*** Dataset entries ***

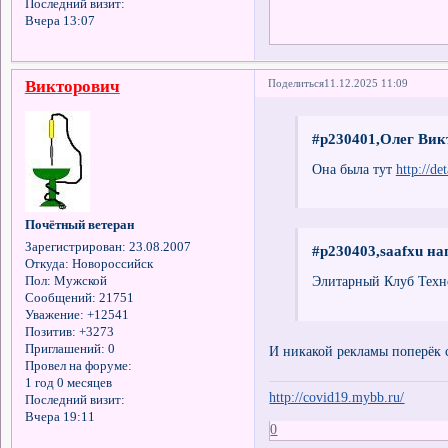
Последний визит:
Вчера 13:07
Викторович
Поделиться
11.12.2025 11:09
#p230401,Олег Вик
Она была тут
http://de
Почётный ветеран
Зарегистрирован
: 23.08.2007
#p230403,saafxu на
Откуда:
Новороссийск
Элитарный Клуб Тех
Пол:
Мужской
Сообщений:
21751
Уважение:
+12541
Позитив:
+3273
Приглашений:
0
И никакой рекламы поперёк
Провел на форуме:
1 год 0 месяцев
http://covid19.mybb.ru/
Последний визит:
Вчера 19:11
0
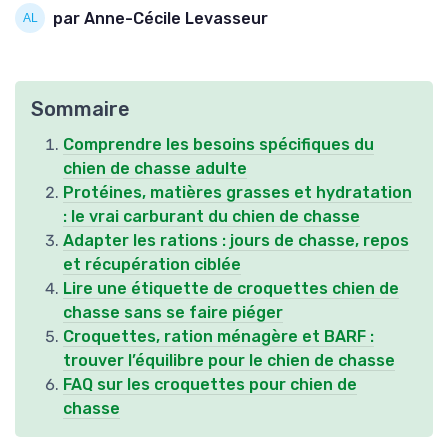
par Anne-Cécile Levasseur
Sommaire
Comprendre les besoins spécifiques du
chien de chasse adulte
Protéines, matières grasses et hydratation
: le vrai carburant du chien de chasse
Adapter les rations : jours de chasse, repos
et récupération ciblée
Lire une étiquette de croquettes chien de
chasse sans se faire piéger
Croquettes, ration ménagère et BARF :
trouver l’équilibre pour le chien de chasse
FAQ sur les croquettes pour chien de
chasse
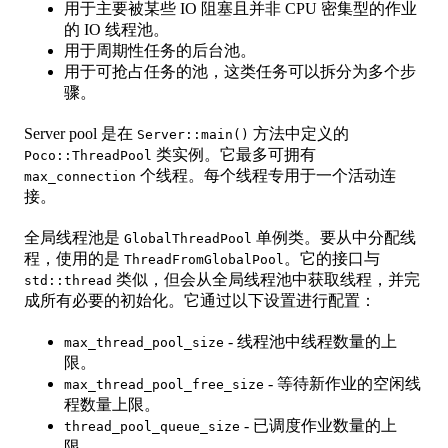
用于主要被某些 IO 阻塞且并非 CPU 密集型的作业
的 IO 线程池。
用于周期性任务的后台池。
用于可抢占任务的池，这类任务可以拆分为多个步
骤。
Server pool 是在
方法中定义的
Server::main()
类实例。它最多可拥有
Poco::ThreadPool
个线程。每个线程专用于一个活动连
max_connection
接。
全局线程池是
单例类。要从中分配线
GlobalThreadPool
程，使用的是
。它的接口与
ThreadFromGlobalPool
类似，但会从全局线程池中获取线程，并完
std::thread
成所有必要的初始化。它通过以下设置进行配置：
- 线程池中线程数量的上
max_thread_pool_size
限。
- 等待新作业的空闲线
max_thread_pool_free_size
程数量上限。
- 已调度作业数量的上
thread_pool_queue_size
限。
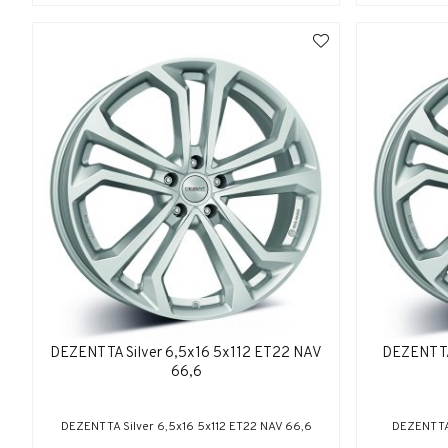
DEZENT TA Silver 6,5x16 5x112 ET22 NAV
DEZENT TA
66,6
DEZENT TA Silver 6,5x16 5x112 ET22 NAV 66,6
DEZENT TA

***

→ What the task requires
Print each record exactly as it stands, leaving the images out.

→ Result for this exercise
Последний визит:
Вчера 13:07
Викторович
Поделиться
11.12.2025 11:09
#p230401,Олег Вик
Она была тут
http://de
Почётный ветеран
Зарегистрирован
: 23.08.2007
#p230403,saafxu на
Откуда:
Новороссийск
Элитарный Клуб Тех
Пол:
Мужской
Сообщений:
21751
Уважение:
+12541
Позитив:
+3273
Приглашений:
0
И никакой рекламы поперёк
Провел на форуме:
1 год 0 месяцев
http://covid19.mybb.ru/
Последний визит:
Вчера 19:11
0
par Anne-Cécile Levasseur
Sommaire
Comprendre les besoins spécifiques du
chien de chasse adulte
Protéines, matières grasses et hydratation
: le vrai carburant du chien de chasse
Adapter les rations : jours de chasse, repos
et récupération ciblée
Lire une étiquette de croquettes chien de
chasse sans se faire piéger
Croquettes, ration ménagère et BARF :
trouver l’équilibre pour le chien de chasse
FAQ sur les croquettes pour chien de
chasse
用于主要被某些 IO 阻塞且并非 CPU 密集型的作业
的 IO 线程池。
用于周期性任务的后台池。
用于可抢占任务的池，这类任务可以拆分为多个步
骤。
Server pool 是在
方法中定义的
Server::main()
类实例。它最多可拥有
Poco::ThreadPool
个线程。每个线程专用于一个活动连
max_connection
接。
全局线程池是
单例类。要从中分配线
GlobalThreadPool
程，使用的是
。它的接口与
ThreadFromGlobalPool
类似，但会从全局线程池中获取线程，并完
std::thread
成所有必要的初始化。它通过以下设置进行配置：
- 线程池中线程数量的上
max_thread_pool_size
限。
- 等待新作业的空闲线
max_thread_pool_free_size
程数量上限。
- 已调度作业数量的上
thread_pool_queue_size
限。
DEZENT TA Silver 6,5x16 5x112 ET22 NAV
DEZENT TA
66,6
DEZENT TA Silver 6,5x16 5x112 ET22 NAV 66,6
DEZENT TA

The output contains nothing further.